Now, how these aforementioned conceptualizations and views are reflected in NLP? Most of the research work has focused in the linguistic context, that is, in the word level surroundings and the lexical meaning. An approach to producing sense embeddings for the lexical meanings within a lexical knowledge base which lie in a space that is comparable to that of contextualized word vectors.
Contextualized word embeddings have been used effectively across several tasks in Natural Language Processing, as they have proved to carry useful semantic information. The task of associating a word in context with the most suitable meaning from a predefined sense inventory is better known as Word Sense Disambiguation (Navigli, 2009). Linguistically speaking, “context encompasses the total linguistic and non-linguistic background of a text” (Crystal, 1991). Notice that the nature of context(s) is clearly crucial when reconstructing the meaning of a text.

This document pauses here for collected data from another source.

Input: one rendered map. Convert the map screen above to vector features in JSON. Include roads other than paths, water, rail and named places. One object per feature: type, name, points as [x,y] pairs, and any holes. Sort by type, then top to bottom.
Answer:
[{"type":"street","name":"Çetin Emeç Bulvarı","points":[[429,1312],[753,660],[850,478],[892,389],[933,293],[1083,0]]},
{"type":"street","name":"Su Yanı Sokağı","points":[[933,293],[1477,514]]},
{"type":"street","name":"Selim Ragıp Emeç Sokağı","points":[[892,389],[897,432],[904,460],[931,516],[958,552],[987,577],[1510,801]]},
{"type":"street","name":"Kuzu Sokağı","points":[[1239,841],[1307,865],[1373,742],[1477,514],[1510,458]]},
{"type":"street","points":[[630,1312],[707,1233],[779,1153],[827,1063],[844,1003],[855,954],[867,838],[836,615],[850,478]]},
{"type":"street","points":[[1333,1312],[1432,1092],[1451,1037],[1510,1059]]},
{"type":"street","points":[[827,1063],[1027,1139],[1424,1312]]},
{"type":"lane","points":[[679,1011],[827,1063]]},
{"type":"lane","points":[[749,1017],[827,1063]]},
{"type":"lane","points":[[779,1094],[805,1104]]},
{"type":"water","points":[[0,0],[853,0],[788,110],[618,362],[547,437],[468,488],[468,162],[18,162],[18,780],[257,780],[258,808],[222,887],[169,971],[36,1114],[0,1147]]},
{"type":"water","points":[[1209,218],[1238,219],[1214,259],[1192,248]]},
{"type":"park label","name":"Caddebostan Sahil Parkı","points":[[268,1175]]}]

Therefore, “meaning-in-context should be regarded as a probabilistic weighting, of the list of potential meanings available to the user of the language.” The so-called disambiguating role of context should be taken with a pinch of salt.
The main reason for language models such as BERT (Devlin et al., 2019), RoBERTA (Liu et al., 2019) and SBERT (Reimers, 2019) proved to be beneficial in most NLP task is that contextualized embeddings of words encode the semantics defined by their input context. In the same vein, a novel method for contextualized sense representations has recently been employed: SensEmBERT (Scarlini et al., 2020) which computes sense representations that can be applied directly to disambiguation.
Still, there is a long way to go regarding context(s) research. The linguistic context is just one of the necessary conditions for sentence embeddedness in “a” context. For interpretation to take place, well-formed sentences and well-formed constructions, that is, linguistic strings which must be grammatical but may be constrained by cognitive sentence-processability and pragmatic relevance, particular linguistic-context and social-context configurations, which make their production and interpretation meaningful, will be needed.